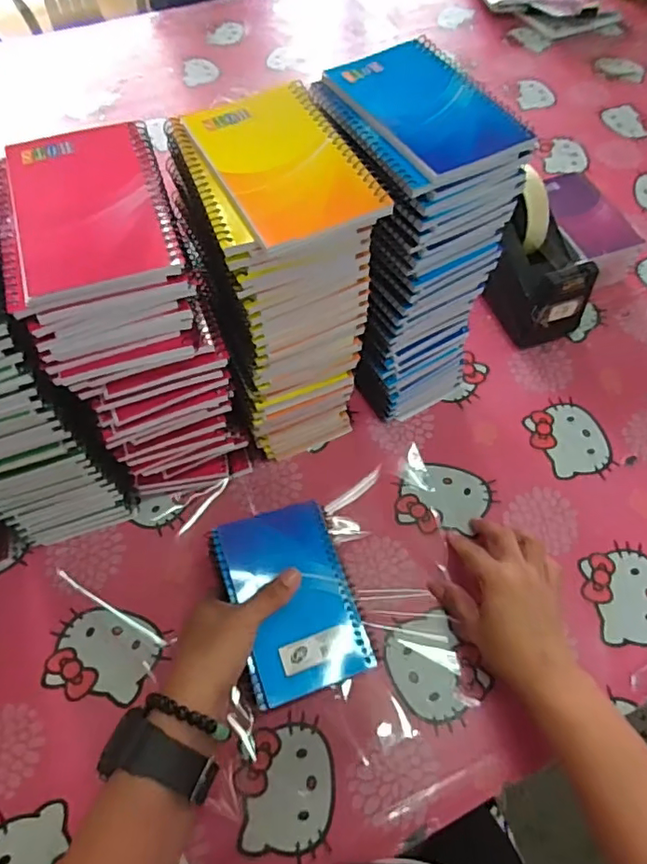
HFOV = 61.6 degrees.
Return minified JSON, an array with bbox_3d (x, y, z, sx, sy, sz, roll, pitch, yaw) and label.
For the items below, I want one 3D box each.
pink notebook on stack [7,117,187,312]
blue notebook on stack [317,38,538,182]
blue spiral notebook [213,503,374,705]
[{"bbox_3d":[-0.132,-0.130,0.310,0.081,0.015,0.133,-18,63,-10],"label":"pink notebook on stack"},{"bbox_3d":[0.069,-0.217,0.361,0.085,0.009,0.131,-28,65,-15],"label":"blue notebook on stack"},{"bbox_3d":[-0.023,0.121,0.400,0.089,0.010,0.129,-12,69,-20],"label":"blue spiral notebook"}]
══════════
* Description of the task: Restate the material above exactly. Exclude all pictures.

* Solution:
HFOV = 61.6 degrees.
Return minified JSON, an array with bbox_3d (x, y, z, sx, sy, sz, roll, pitch, yaw) and label.
For the items below, I want one 3D box each.
pink notebook on stack [7,117,187,312]
blue notebook on stack [317,38,538,182]
blue spiral notebook [213,503,374,705]
[{"bbox_3d":[-0.132,-0.130,0.310,0.081,0.015,0.133,-18,63,-10],"label":"pink notebook on stack"},{"bbox_3d":[0.069,-0.217,0.361,0.085,0.009,0.131,-28,65,-15],"label":"blue notebook on stack"},{"bbox_3d":[-0.023,0.121,0.400,0.089,0.010,0.129,-12,69,-20],"label":"blue spiral notebook"}]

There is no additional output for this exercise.